In Germany, the accelerated deployment of smart meters is central. The combination of smart meters, certified Smart Meter Gateways, and Steuerboxes for active power management forms the backbone of the future energy system.

Flexibility is no longer an optional feature; it is part of regulated infrastructure. Devices must communicate securely, operate interoperably, and comply with national regulations. The message repeated at nearly every stand was clear: without standardization, there is no scale.

The smart meter is thus not only a measurement tool but a control point within the energy system. Power management, grid monitoring, and flexibility services are structurally embedded in a formal framework.

Protocol choices: from fragmentation to convergence

A technical consolidation is also apparent. The market is moving toward fixed communication protocols.

The EEBUS Initiative is establishing itself as the common language between energy devices. For EV chargers and CPO integration, OCPP remains the dominant standard. SG-Ready continues to play a key role in heat pump control, while Modbus is widely present as a robust fallback for industrial and legacy integrations.

Notably, Matter plays a limited role in the German energy sector. Although Matter is gaining traction internationally in smart home ecosystems, broad adoption among energy OEMs is still lacking.

The era of each manufacturer developing its own protocol seems over. Interoperability is now a prerequisite rather than a differentiator.

EMS shifts toward pragmatic applications

Perhaps even more important than the protocol discussion is the functional simplification of Energy Management Systems. The ideal of a home with a fully automated ecosystem of energy assets gives way to realistic configurations.

In practice, this usually involves one or two combinations: solar panels with an EV charger, solar panels with battery storage, or a heat pump operating within the limits of a 1x25A connection. Peak shaving, zero injection, and self-consumption optimization are the dominant use cases—especially when combined with dynamic energy tariffs, use cases increasingly relevant in the Benelux as well.

The technical challenge has shifted from maximum automation to reliable prioritization. How do you allocate power within main fuse limits? How do you prevent grid congestion? How do you manage negative or fluctuating electricity prices, the abolition of net-metering, or emerging capacity tariffs? These are the questions of today.

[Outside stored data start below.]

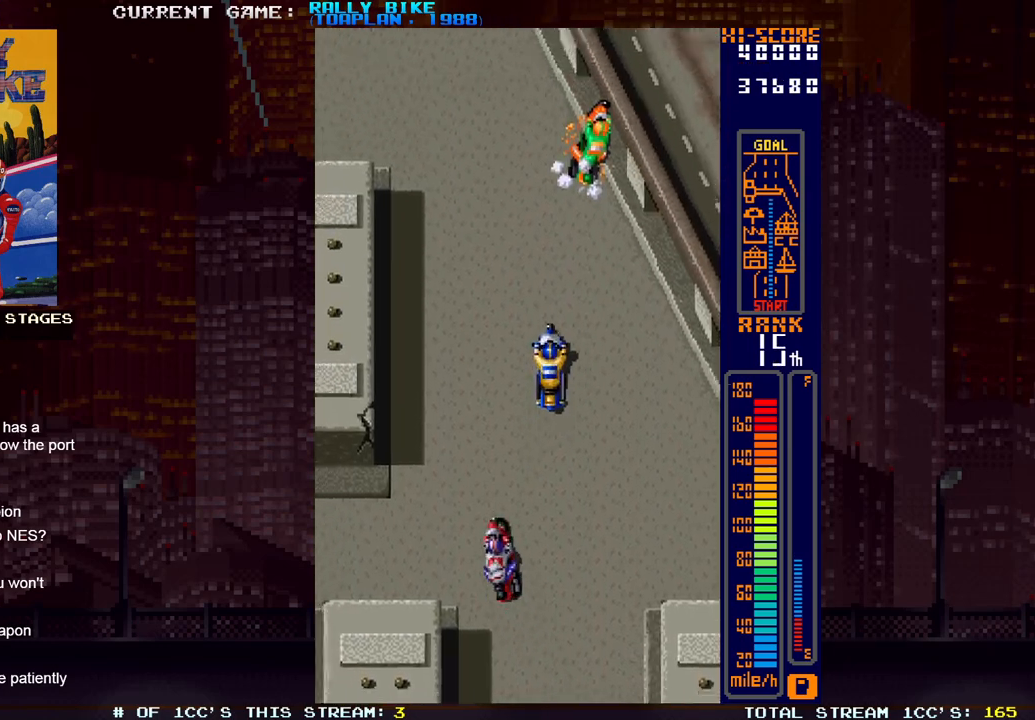
{"buttons": ["SQUARE", "R2", "DPAD_LEFT"], "events": [[234, "DPAD_LEFT", "up"], [484, "DPAD_LEFT", "down"]]}
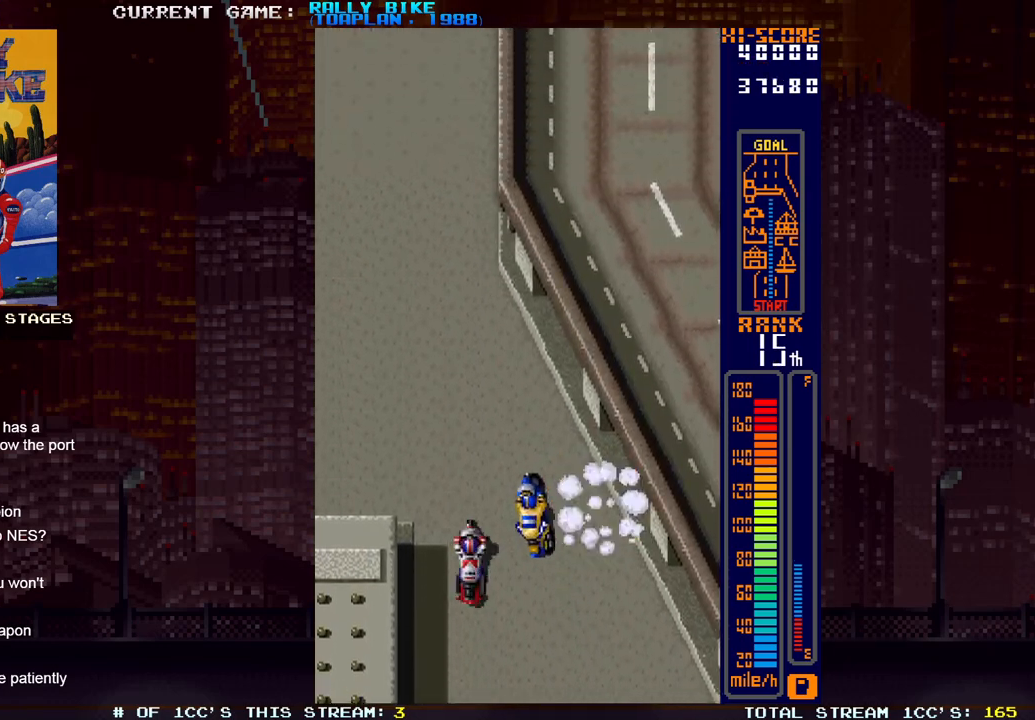
{"buttons": ["SQUARE", "R2", "DPAD_LEFT"], "events": []}
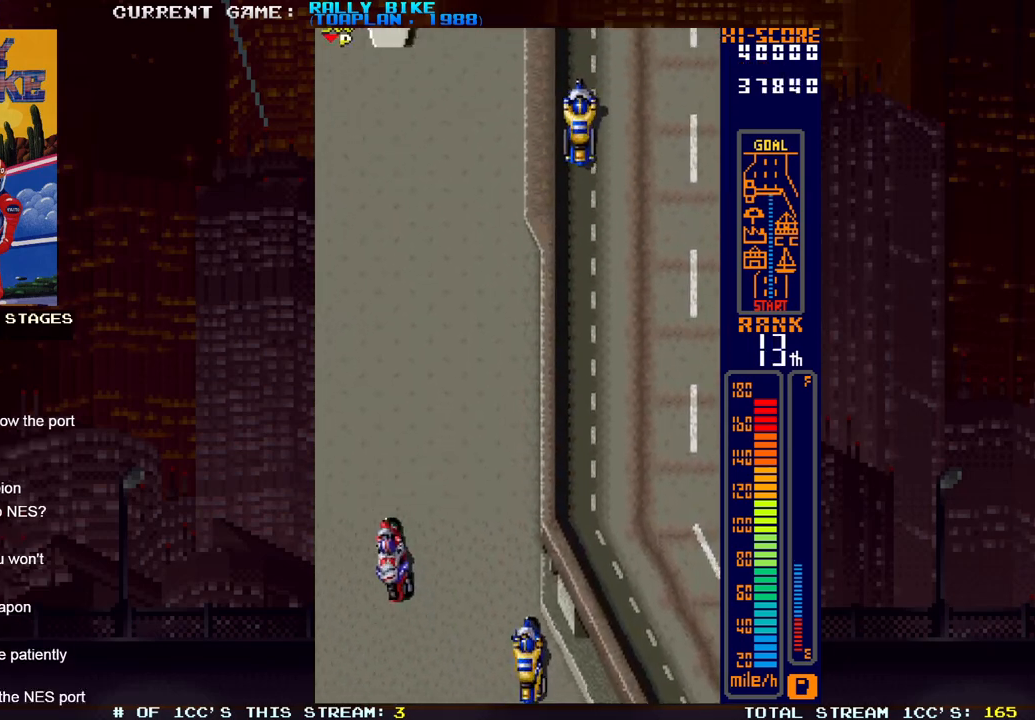
{"buttons": ["SQUARE", "R2", "DPAD_LEFT"], "events": [[34, "DPAD_LEFT", "up"], [384, "DPAD_LEFT", "down"]]}
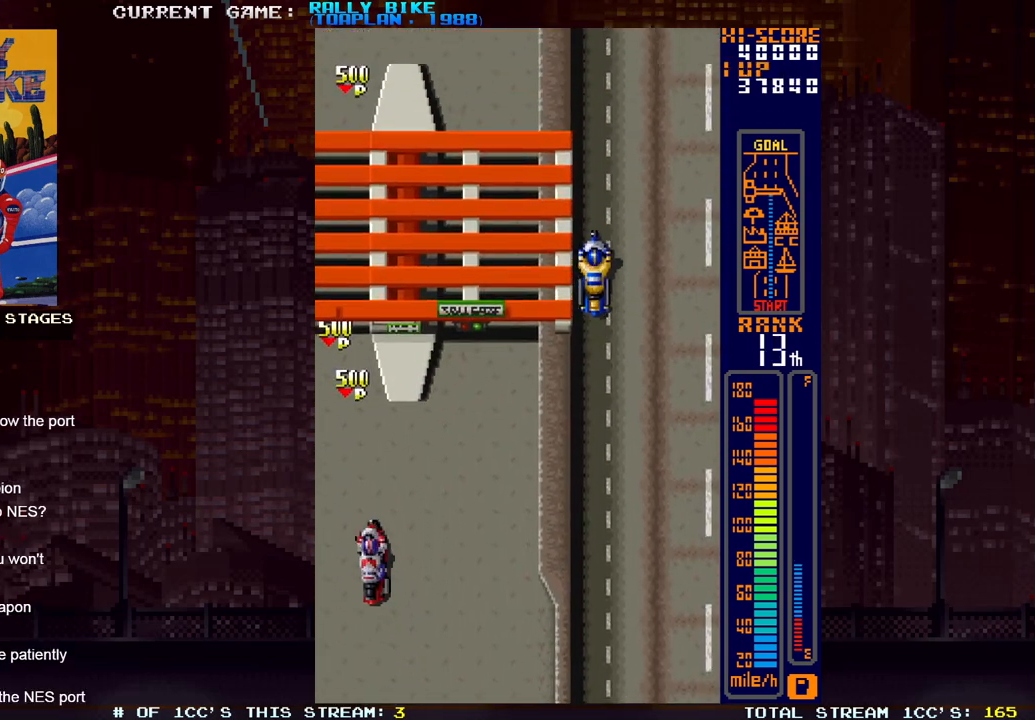
{"buttons": ["SQUARE", "R2"], "events": [[83, "DPAD_LEFT", "up"], [284, "DPAD_LEFT", "down"], [367, "DPAD_LEFT", "up"]]}
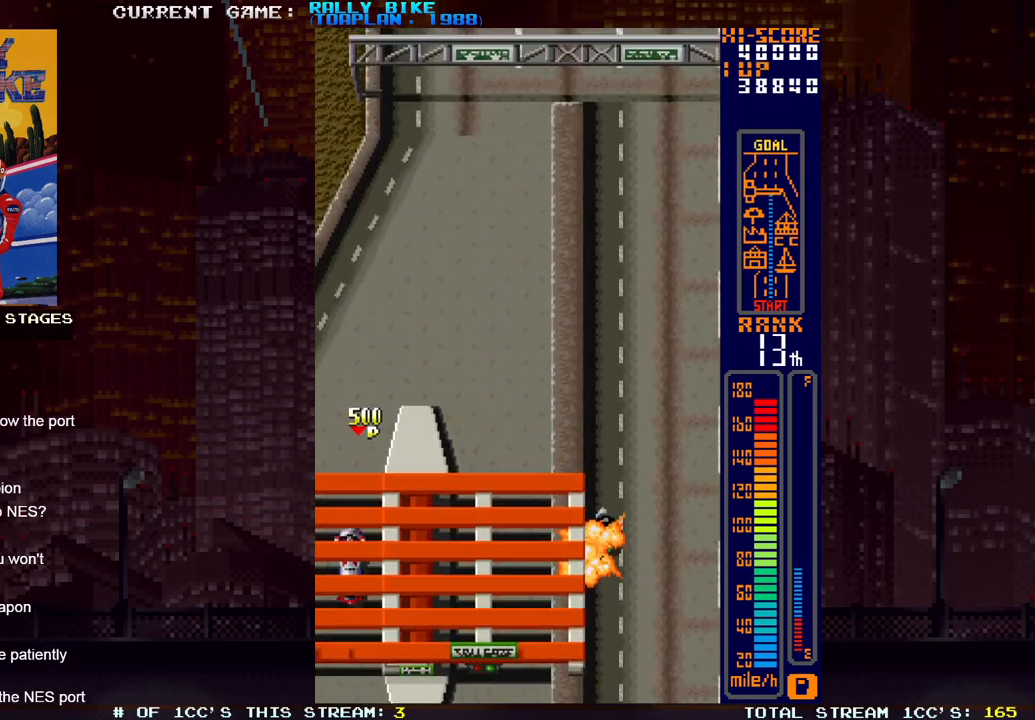
{"buttons": ["SQUARE", "R2", "DPAD_RIGHT"], "events": [[51, "DPAD_RIGHT", "down"]]}
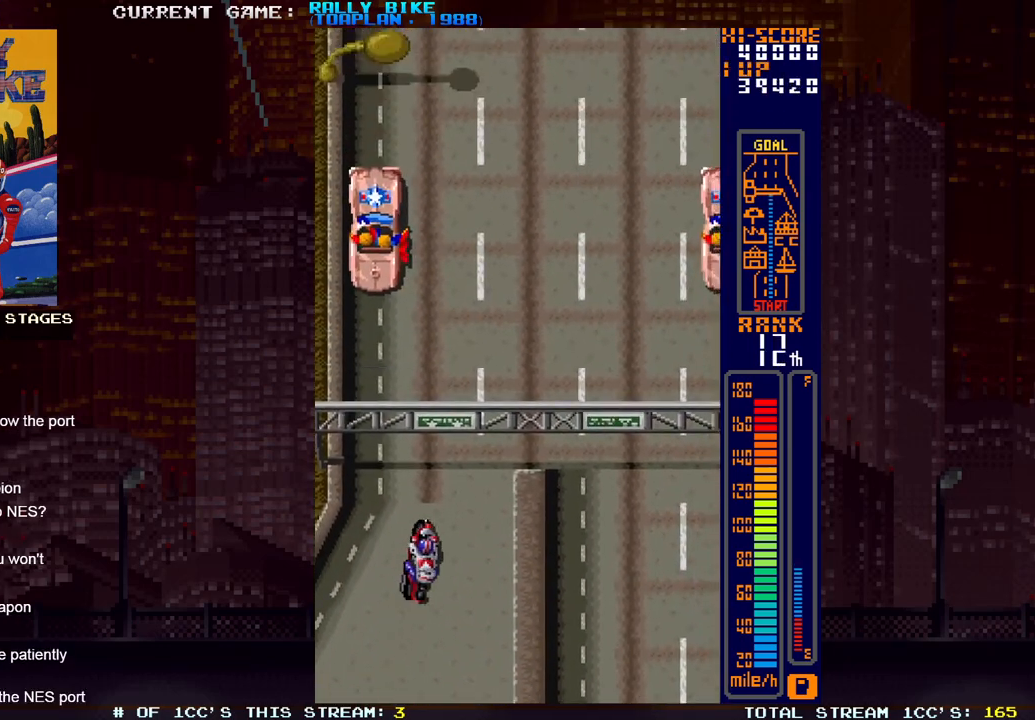
{"buttons": ["SQUARE", "R2", "DPAD_RIGHT"], "events": []}
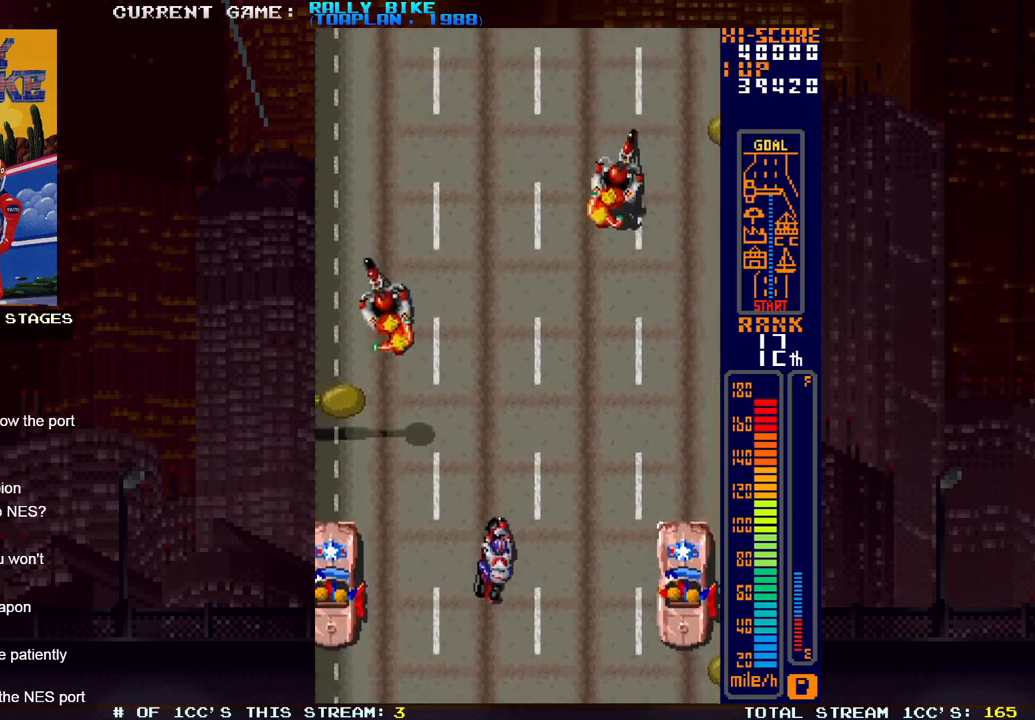
{"buttons": ["SQUARE", "R2"], "events": [[84, "DPAD_RIGHT", "up"], [317, "DPAD_LEFT", "down"], [418, "DPAD_LEFT", "up"]]}
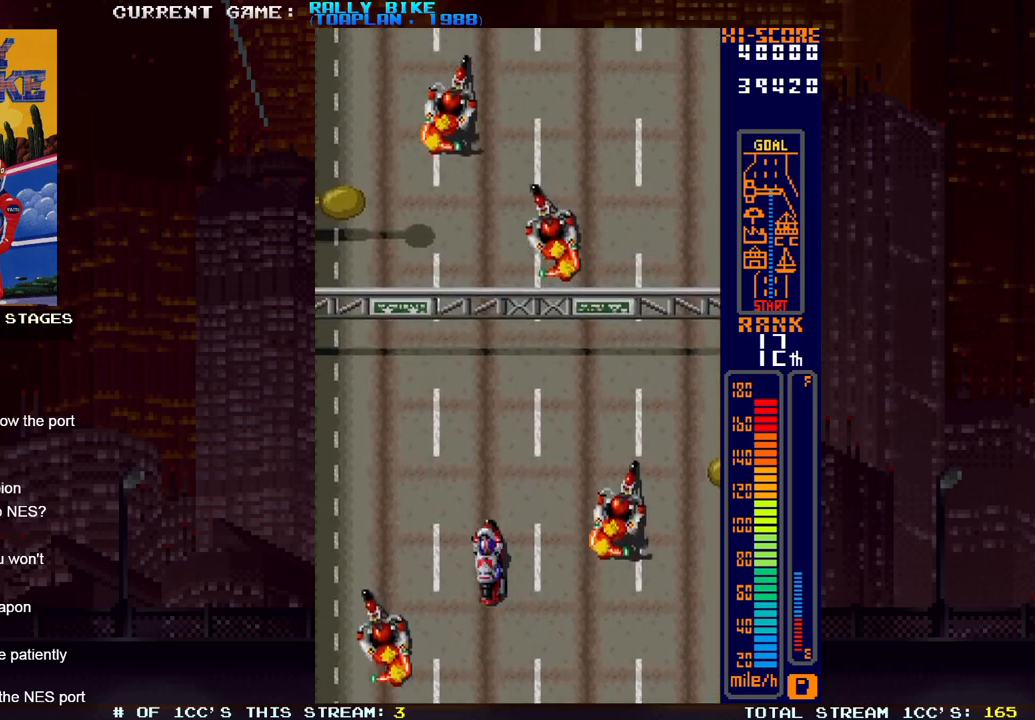
{"buttons": ["SQUARE", "R2", "DPAD_LEFT"], "events": [[167, "DPAD_LEFT", "down"]]}
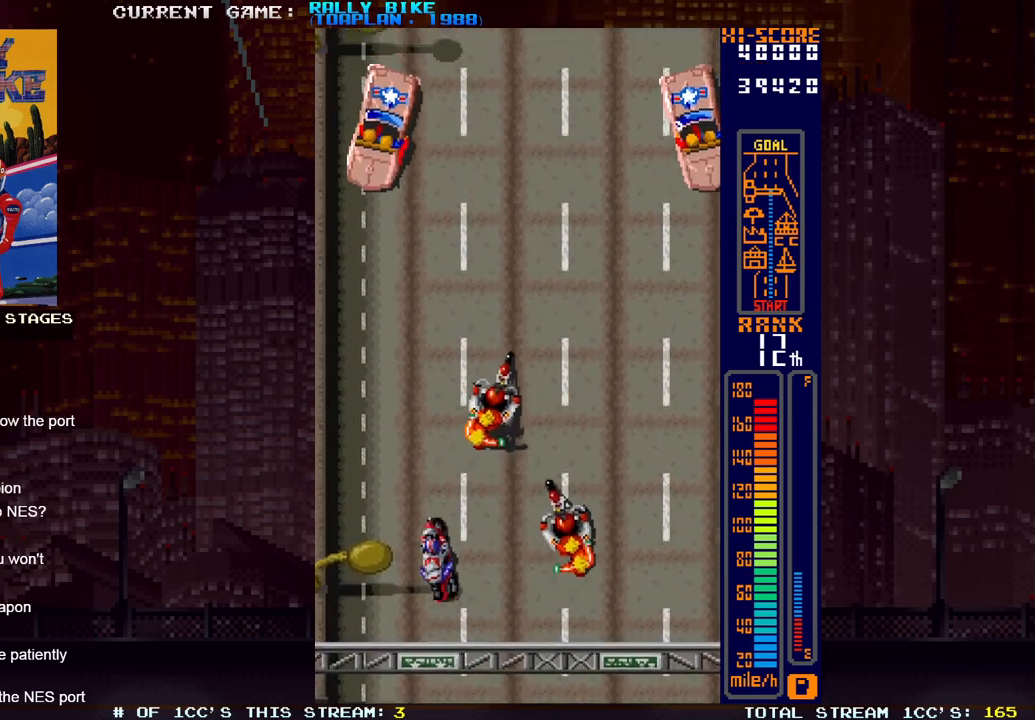
{"buttons": ["SQUARE", "R2", "DPAD_RIGHT"], "events": [[51, "DPAD_LEFT", "up"], [301, "DPAD_RIGHT", "down"]]}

Focusing on simplicity enables scale. Not every household has a “house of the future,” but millions of homes do have solar panels, an EV charger, or a heat pump. That is where the volume of the energy transition lies.

EMS as part of a regulated ecosystem

It was also clear that EMS solutions are increasingly positioned as part of a broader energy ecosystem. Collaborations between energy suppliers, OEMs, grid operators, and technology partners are on the rise.

Flexibility, self-consumption, and grid relief are moving from individual product features to joint propositions. This requires open standards, reliable hardware, and scalable cloud architectures prepared for regulated grid interaction.

EMS is evolving from a smart device behind the front door to an infrastructure component within the national energy system.

What this means for Xemex

The developments in Essen confirm the course set by Xemex. Open standards take precedence over custom solutions. The focus is on realistic applications that are scalable today. At the same time, the market demands preparation for regulated grid integration and alignment with industrial standards from energy OEMs.

Protocols such as OCPP, SG-Ready, and Modbus are already integrated into our solutions. EEBUS is high on our roadmap to strengthen interoperability in a further standardizing European market.

The energy transition is not accelerated by maximum complexity. It is accelerated by interoperability, simplicity, and scalability. And that is precisely where the heart of mature energy management lies today.